Grosjean’s social media has been filled with posts about his new hobby, which afforded him the opportunity recently to take his wife to Key West for lunch from their home in the Miami area. The trip took 37 minutes there and 41 minutes on return and highlighted why Grosjean loves flying: “Freedom. Freedom to go anywhere you want, anytime you want. It’s the beauty of it. We can go to the Bahamas for a day if we want to. Anywhere. I think that’s just great to know that you can do whatever you want.”

It’s reminiscent of the cross-country trip across the Midwest in an RV that Grosjean took with his family during the summer of his 2021 rookie season.

“There’s one thing that I told my kids, and I told my friend about America, and for me, that’s the biggest difference between Europe and here, is here everything is possible,” said Grosjean (whose “Phoenix” nickname was derived from a brush with death in his final Formula One start). “If you have the wish, if you give yourself the possibility of doing it, everything is possible. It is different in Europe. Much more boundaries on the way. Much more steps that you need to do in a certain order. But if you want to be extraordinary (in the United States), if you want to do something different, you don’t need to do those steps because you can work through.

“Yeah, I like doing things, and when I do them, I like doing them well. But here I think just the opportunity of driving the RV, flying planes, for my kids to do whatever they want to do, we love that here. Yeah, it’s been the best discovery for us.”

The Swiss-born Frenchman already has flown himself to a race this year, jetting up the Florida coast for his Rolex 24 at Daytona debut last month.
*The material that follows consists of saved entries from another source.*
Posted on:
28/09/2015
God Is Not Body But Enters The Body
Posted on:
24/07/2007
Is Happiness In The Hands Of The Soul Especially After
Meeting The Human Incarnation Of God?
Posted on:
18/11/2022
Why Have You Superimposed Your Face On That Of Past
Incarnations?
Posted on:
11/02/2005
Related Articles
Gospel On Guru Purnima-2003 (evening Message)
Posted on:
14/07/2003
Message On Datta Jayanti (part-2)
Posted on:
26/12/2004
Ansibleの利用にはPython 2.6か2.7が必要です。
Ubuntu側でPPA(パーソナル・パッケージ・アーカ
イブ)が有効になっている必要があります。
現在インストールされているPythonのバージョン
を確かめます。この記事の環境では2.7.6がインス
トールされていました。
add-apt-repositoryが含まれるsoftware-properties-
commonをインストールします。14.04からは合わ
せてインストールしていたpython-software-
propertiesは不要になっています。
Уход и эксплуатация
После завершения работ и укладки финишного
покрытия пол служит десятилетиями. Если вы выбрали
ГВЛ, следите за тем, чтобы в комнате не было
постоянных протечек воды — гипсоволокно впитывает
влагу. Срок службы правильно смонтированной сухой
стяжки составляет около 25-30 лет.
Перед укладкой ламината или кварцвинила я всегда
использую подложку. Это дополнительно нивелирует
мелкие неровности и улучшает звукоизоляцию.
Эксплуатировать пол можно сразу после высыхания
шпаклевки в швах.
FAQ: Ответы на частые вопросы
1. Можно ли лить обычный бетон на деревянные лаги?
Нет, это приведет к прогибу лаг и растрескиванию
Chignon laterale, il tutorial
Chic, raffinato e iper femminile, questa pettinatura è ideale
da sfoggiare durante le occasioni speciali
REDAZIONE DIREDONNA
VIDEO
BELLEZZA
It was his debut as a Lamborghini factory driver, and his new deal will continue with the Twelve Hours of Sebring and possibly the Petit Le Mans while he also helps develop the automaker’s new hybrid prototype (LMDh) for next year.

Grosjean, who finished a disappointing 13th in the 2022 points standings with one podium for Andretti in his first full season, said IndyCar will remain his priority in 2024.
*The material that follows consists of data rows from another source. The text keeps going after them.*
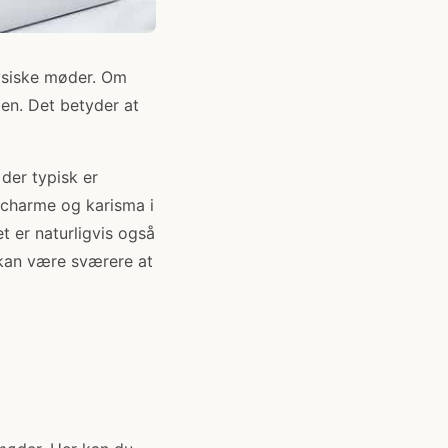
fysiske møder. Om
den. Det betyder at
der typisk er
 charme og karisma i
t er naturligvis også
 kan være sværere at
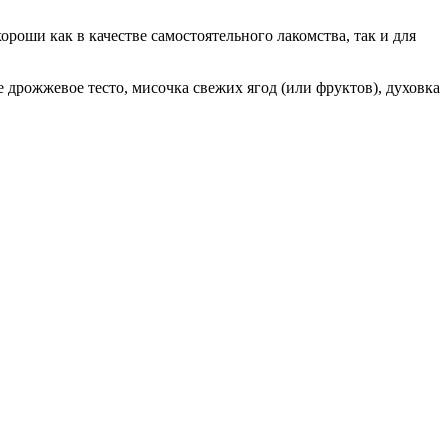
роши как в качестве самостоятельного лакомства, так и для
 дрожжевое тесто, мисочка свежих ягод (или фруктов), духовка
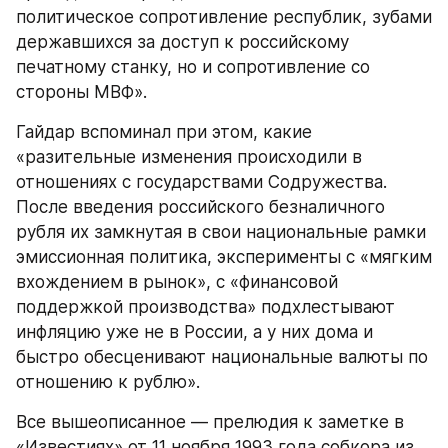
политическое сопротивление республик, зубами 
державшихся за доступ к российскому 
печатному станку, но и сопротивление со 
стороны МВФ».
Гайдар вспоминал при этом, какие 
«разительные изменения происходили в 
отношениях с государствами Содружества. 
После введения российского безналичного 
рубля их замкнутая в свои национальные рамки 
эмиссионная политика, эксперименты с «мягким 
вхождением в рынок», с «финансовой 
поддержкой производства» подхлестывают 
инфляцию уже не в России, а у них дома и 
быстро обесценивают национальные валюты по 
отношению к рублю».
Все вышеописанное — прелюдия к заметке в 
«Известиях» от 11 ноября 1993 года собкора из 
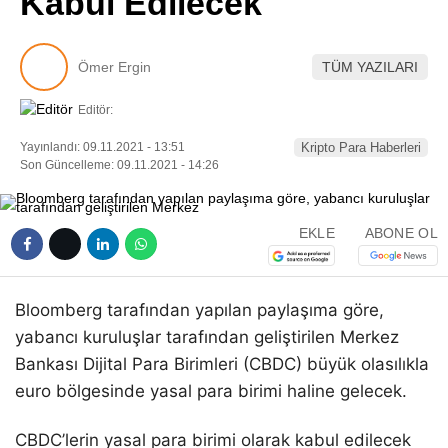
Kabul Edilecek
Pinterest
Ömer Ergin
TÜM YAZILARI
LinkedIn
Editör:
Telegram
Yayınlandı: 09.11.2021 - 13:51
Kripto Para Haberleri
Son Güncelleme: 09.11.2021 - 14:26
EKLE
ABONE OL
Bloomberg tarafından yapılan paylaşıma göre,
yabancı kuruluşlar tarafından geliştirilen Merkez
Bankası Dijital Para Birimleri (CBDC) büyük olasılıkla
euro bölgesinde yasal para birimi haline gelecek.
CBDC’lerin yasal para birimi olarak kabul edilecek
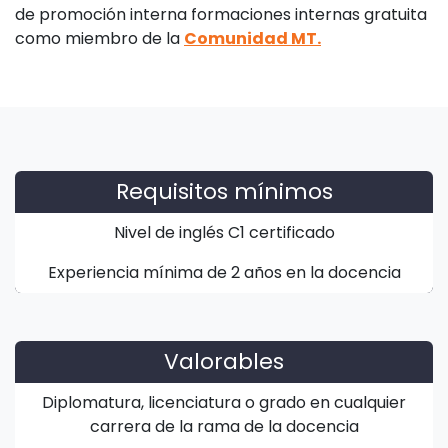
de promoción interna formaciones internas gratuita
como miembro de la
Comunidad MT.
Requisitos mínimos
Nivel de inglés C1 certificado
Experiencia mínima de 2 años en la docencia
Valorables
Diplomatura, licenciatura o grado en cualquier
carrera de la rama de la docencia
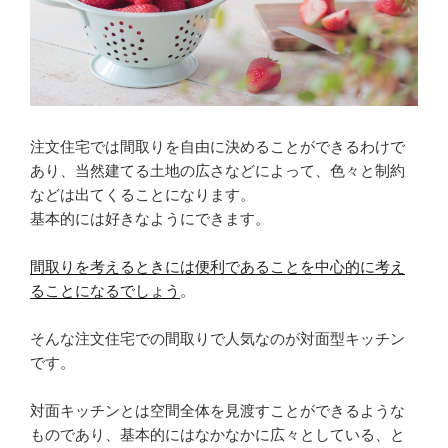
注文住宅では間取りを自由に決めることができるわけで
あり、当然建てる土地の広さなどによって、色々と制約
などは出てくることになります。
基本的には好きなようにできます。
間取りを考えるときには便利であることを中心的に考え
ることになるでしょう
。
そんな注文住宅での間取りで人気なのが対面型キッチン
です。
対面キッチンとは空間全体を見渡すことができるような
ものであり、基本的にはなかなかに広々としている、と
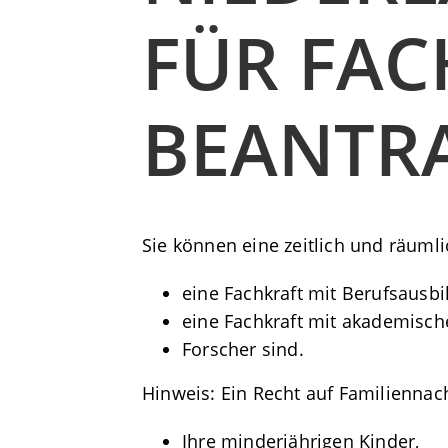
FÜR FAC
BEANTR
Sie können eine zeitlich und räuml
eine Fachkraft mit Berufsausbi
eine Fachkraft mit akademisch
Forscher sind.
Hinweis:
Ein Recht auf Familienna
Ihre minderjährigen Kinder,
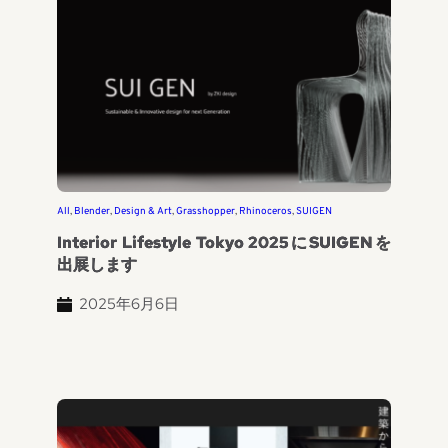
All
, 
Blender
, 
Design & Art
, 
Grasshopper
, 
Rhinoceros
, 
SUIGEN
Interior Lifestyle Tokyo 2025にSUIGENを
出展します
2025年6月6日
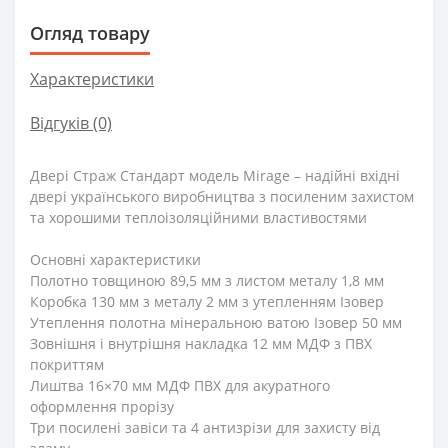
Огляд товару
Характеристики
Відгуків (0)
Двері Страж Стандарт модель Mirage – надійні вхідні
двері українського виробництва з посиленим захистом
та хорошими теплоізоляційними властивостями
Основні характеристики
Полотно товщиною 89,5 мм з листом металу 1,8 мм
Коробка 130 мм з металу 2 мм з утепленням Ізовер
Утеплення полотна мінеральною ватою Ізовер 50 мм
Зовнішня і внутрішня накладка 12 мм МДФ з ПВХ
покриттям
Лиштва 16×70 мм МДФ ПВХ для акуратного
оформлення прорізу
Три посилені завіси та 4 антизрізи для захисту від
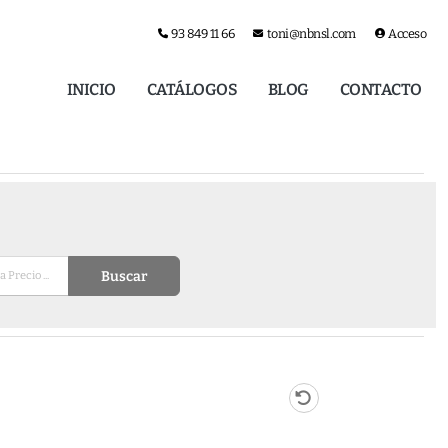
93 849 11 66
toni@nbnsl.com
Acceso
INICIO
CATÁLOGOS
BLOG
CONTACTO
Buscar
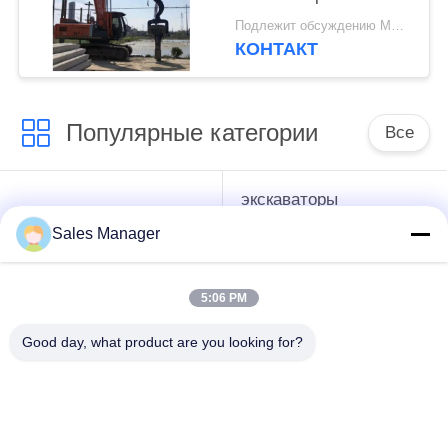
сваебой с мощной
Подлежит обсуждению MOQ:1 набор
вибрацией для
КОНТАКТ
шпунтовых свай
длиной 6–8 м
Популярные категории
Все
экскаваторы
гидравлические
смонтированы
Копёр
Sales Manager
Копёр
5:06 PM
Электрический
Бортовой водитель
вибрационный
кучи сжатия
Good day, what product are you looking for?
молоток
Четыре
360-градусный
эксцентричных
драйвер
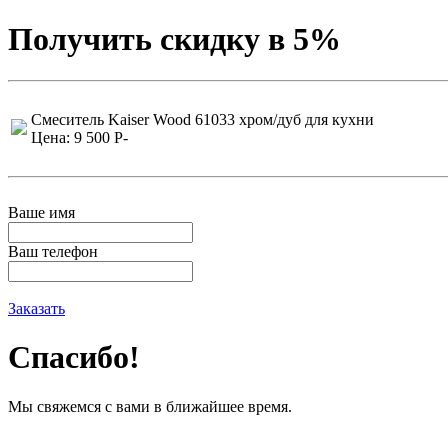
Получить скидку в 5%
Смеситель Kaiser Wood 61033 хром/дуб для кухни
Цена: 9 500
P
-
Ваше имя
Ваш телефон
Заказать
Спасибо!
Мы свяжемся с вами в ближайшее время.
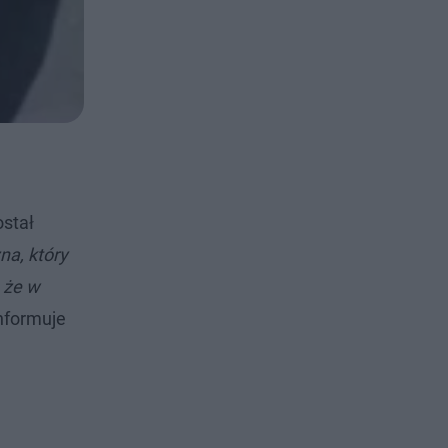
ostał
na, który
 że w
informuje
But he hopes the IndyCar schedule will afford racing in the IMSA WeatherTech SportsCar Championship endurance races and perhaps another his longest plane flight yet — a return to the 24 Hours of Le Mans.

“I’ll keep my fingers crossed like that we get the weekend off from IndyCar,” said Grosjean, noting that 10 IndyCar drivers were in the Rolex 24. “I think it would make a lot of sense. I think for both series it’s amazing. If we can get Le Mans, it’s also amazing because it’s just cool.

“I remember Mario flying across the Atlantic doing Monaco and the Indy 500, and those guys, they were racing everywhere, Formula 3, Formula 2, Formula 1. They were doing the races in opening of the Formula 1 race, and I think that’s very cool for us. So yeah, looking forward to the project. There’s going to be a lot of development coming on. By the time we finish the IndyCar season, the LMDh will be here in the States, and that’s when I’m going to spend a lot of time on it.”